Le déclic
Comment une idée floue est devenue un projet concret (et un peu révolutionnaire)
Cette semaine, je vous raconte le déclic. Celui qui transforme une idée floue en projet bien réel. Entre les soirées arrosées, les plateformes aujourd’hui disparues, et les cours où on me disait que j’étais dans le champ, on a lancé un blogue... et rien n’allait plus jamais être pareil.
✨ Cette série est réservée aux abonnées payantes, parce que c’est du contenu personnel, intime, et que ça me demande beaucoup de cœur à écrire. Merci à celles qui me soutiennent ici — c’est vous qui rendez ça possible. 💛
Le déclic
Quand je vous ai laissés la semaine dernière, je vous ai raconté comment on a eu l’idée de faire notre site, mais ce serait mentir que de dire que ça s’est passé là là seulement.
J’ai fait une technique en commercialisation de la mode au cégep Marie-Victorin en commençant avec une cote R de 16, comme je le racontais dans le premier épisode qui ne pouvait pas tout contenir de mon histoire, malheureusement. Vous pouvez quand même le rattraper en fin de page1.

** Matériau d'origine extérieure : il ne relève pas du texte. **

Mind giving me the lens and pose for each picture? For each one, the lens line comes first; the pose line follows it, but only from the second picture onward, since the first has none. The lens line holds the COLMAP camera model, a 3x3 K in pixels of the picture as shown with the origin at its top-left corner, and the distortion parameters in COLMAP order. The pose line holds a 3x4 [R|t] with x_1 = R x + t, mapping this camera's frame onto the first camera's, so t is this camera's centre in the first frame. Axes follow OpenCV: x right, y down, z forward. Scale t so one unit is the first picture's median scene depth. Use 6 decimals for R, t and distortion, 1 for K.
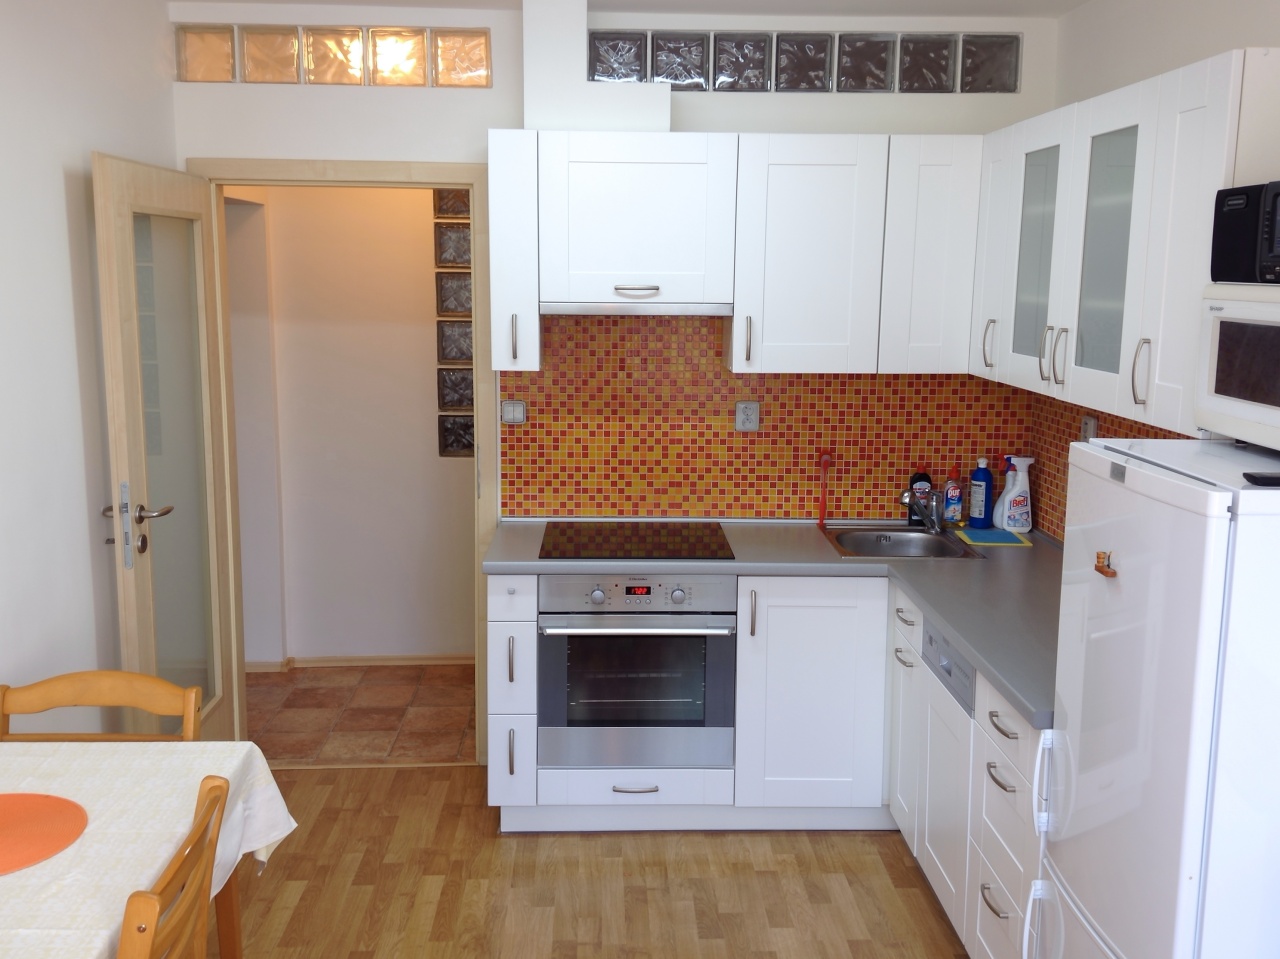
lens RADIAL K [[1205.6, 0, 636.2], [0, 1205.6, 462.8], [0, 0, 1]] dist [0.240616, -0.664912]
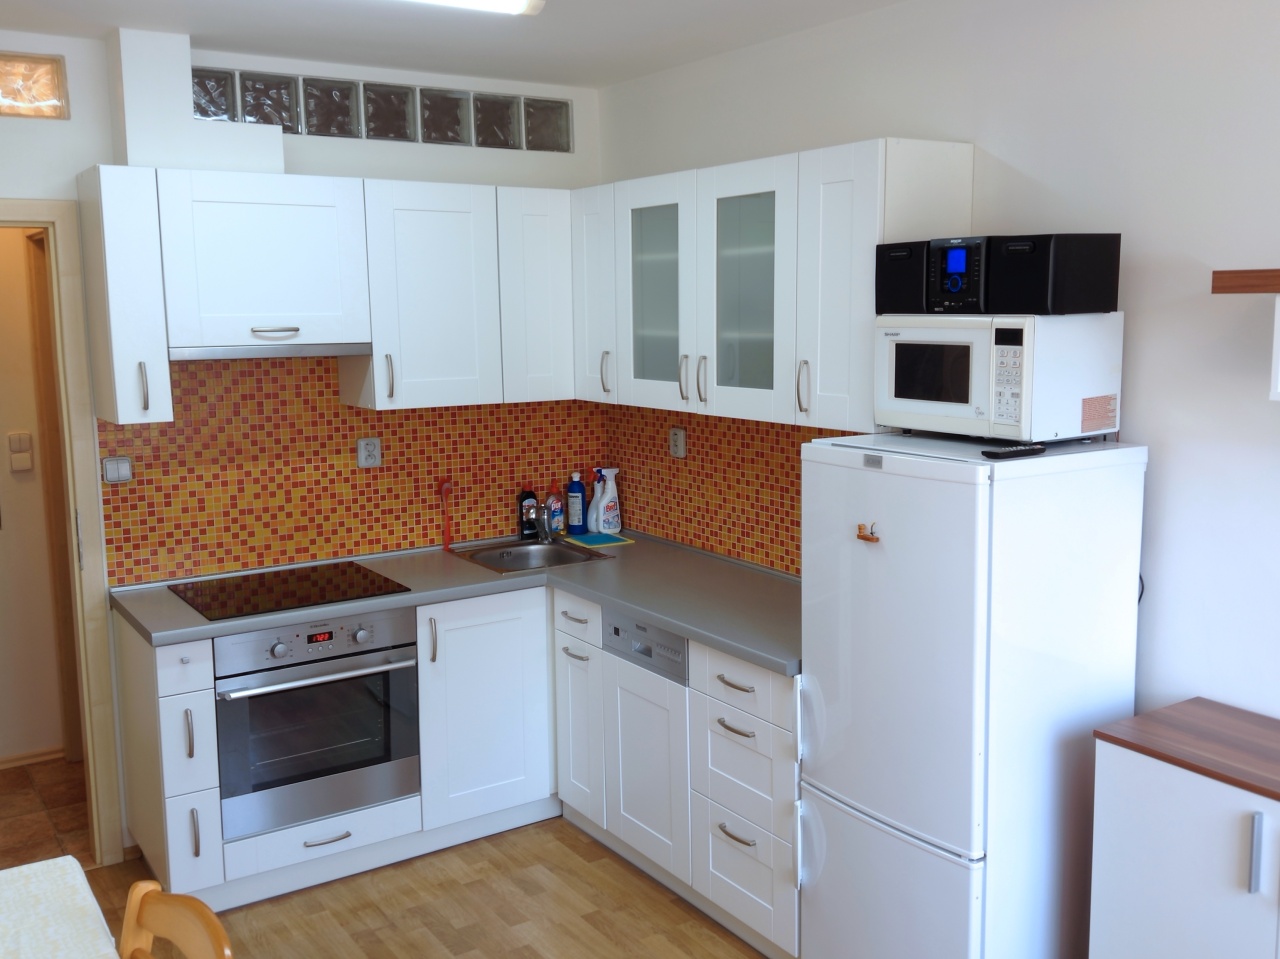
lens RADIAL K [[1205.6, 0, 636.2], [0, 1205.6, 462.8], [0, 0, 1]] dist [0.240616, -0.664912]
pose [[0.848093, -0.088277, 0.522442, -0.252161], [0.101843, 0.994797, 0.002767, -0.010107], [-0.519967, 0.050860, 0.852671, 0.013384]]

Je voulais être la prochaine Claudine Desrochers de l’Internet. Je le disais à tout le monde depuis la fin de mon secondaire. En fait, ce que j’aimais de son émission, Les saisons de Claudine, never forget, c’est qu’il y avait toujours une méthode plus facile pour que Claudine réussisse ses affaires. Elle avait pas l’air bonne en rien, sauf trouver la bonne vibe et l’idée. Je trouvais ça smart. Claudine Desrochers est pas une conne, elle a une maîtrise en histoire. Mais ce qu’elle était pas capable de faire, elle essayait toujours de trouver un moyen pour y arriver.
Je suis une fille qui a vécu son secondaire dans les pires années pour la confiance en soi : le début des années 2000, où toutes les femmes se faisaient shamer pour tout. La mode, les tendances, je trouvais ça facile, pis j’étais certaine que connaître le core de quelque chose te permettait de l’expliquer à tout le monde.

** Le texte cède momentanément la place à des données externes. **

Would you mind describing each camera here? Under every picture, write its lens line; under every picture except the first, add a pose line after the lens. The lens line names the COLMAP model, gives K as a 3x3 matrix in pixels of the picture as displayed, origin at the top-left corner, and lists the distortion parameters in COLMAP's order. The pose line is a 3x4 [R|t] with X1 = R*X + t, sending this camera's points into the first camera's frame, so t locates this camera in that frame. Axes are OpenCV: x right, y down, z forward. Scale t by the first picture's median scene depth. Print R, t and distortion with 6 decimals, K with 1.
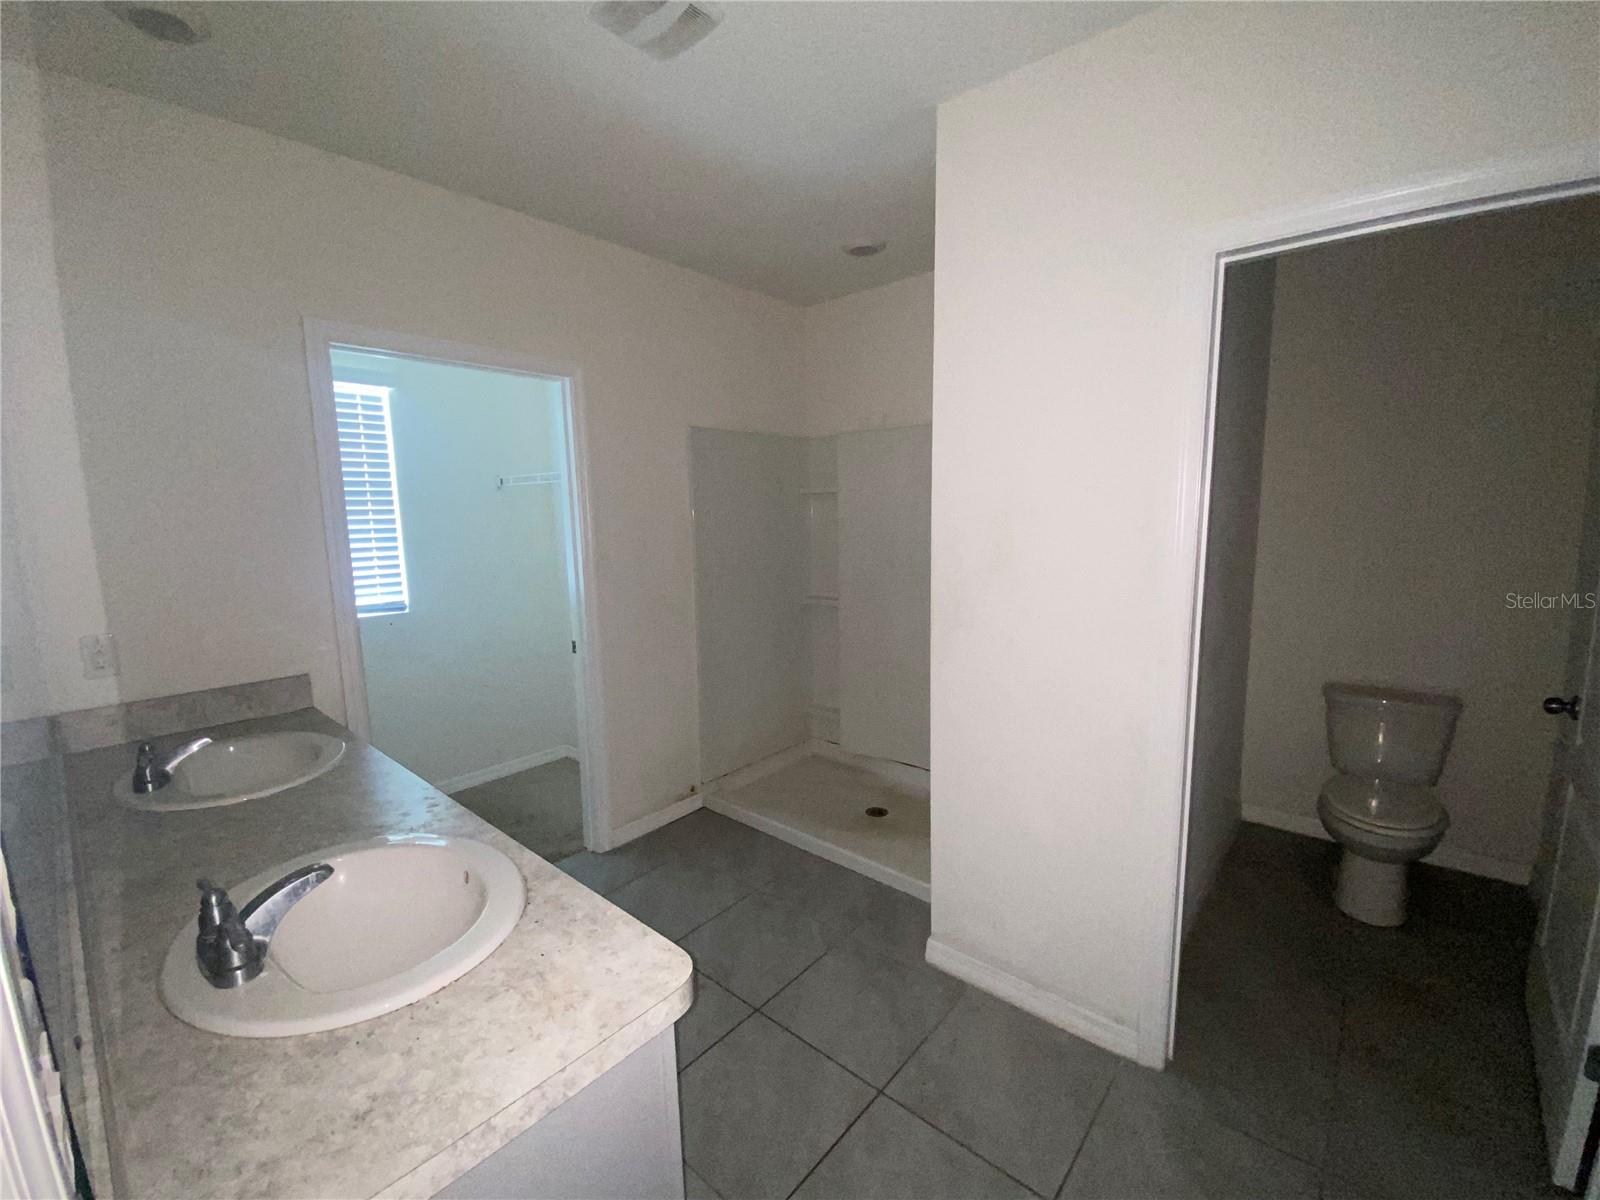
lens RADIAL K [[649.4, 0, 802.2], [0, 649.4, 598.8], [0, 0, 1]] dist [-0.008787, -0.001954]
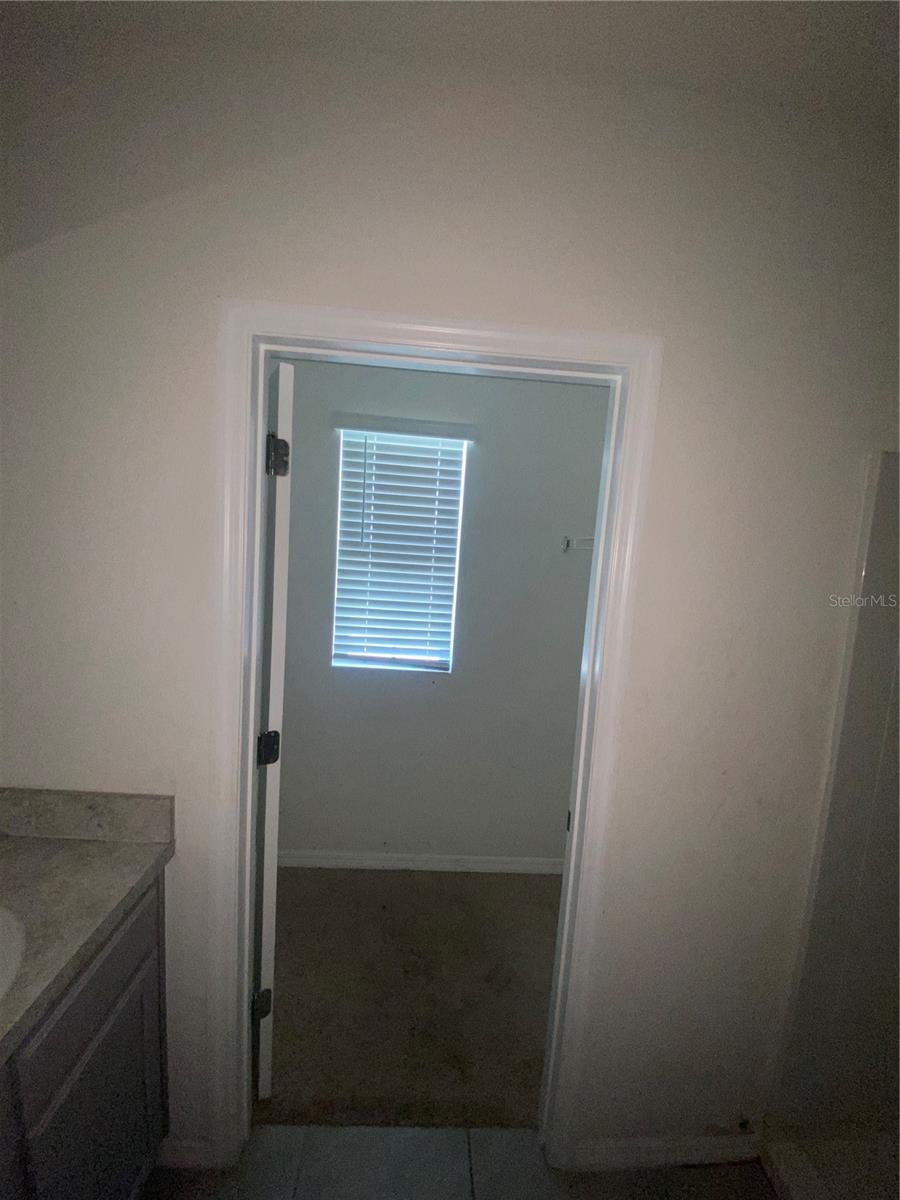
lens RADIAL K [[488.5, 0, 452.5], [0, 488.5, 601.0], [0, 0, 1]] dist [0.010686, -0.012297]
pose [[0.687748, 0.133851, -0.713504, -0.107981], [-0.174207, 0.984566, 0.016783, -0.101633], [0.704738, 0.112755, 0.700451, 0.499683]]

En commerce de mode, ma force était les idées et la présentation des choses, pis malheureusement pour moi, aussi la comptabilité.
Quand on a fini notre technique, on a gagné le meilleur projet. C’était une boutique de mode pour femmes écologique (rappelons-nous qu’en 2007, c’était vraiment avant-gardiste), et notre présentation était vraiment belle.
Avec ça en poche, je savais comment monter un projet qui se tient et m’assurer que le contenu était aussi bon que le contenant.
Revenons à 2010, à Osheaga, je suis soule, pis je peux pas croire que je suis pas capable de trouver du contenu de mode qui m’intéresse en français. S’il faut que quelqu’un le fasse, je vais le faire. Mais il me manquait juste d’arrêter de faire des fautes, parce que je vais juste avoir mon diagnostic de TDAH en 2016.
Ask.fm
Je me réveille le lendemain d’Osheaga avec pas juste un blogue à lancer. J’ai été conne ce soir-là, je dois le dire au père de mon fils. La semaine avant le festival, son ex m’a écrit qu’il m’avait trompée au début de notre relation (ça faisait 7 mois qu’on était ensemble), sur Ask.fm, une plateforme anonyme pour poser des questions.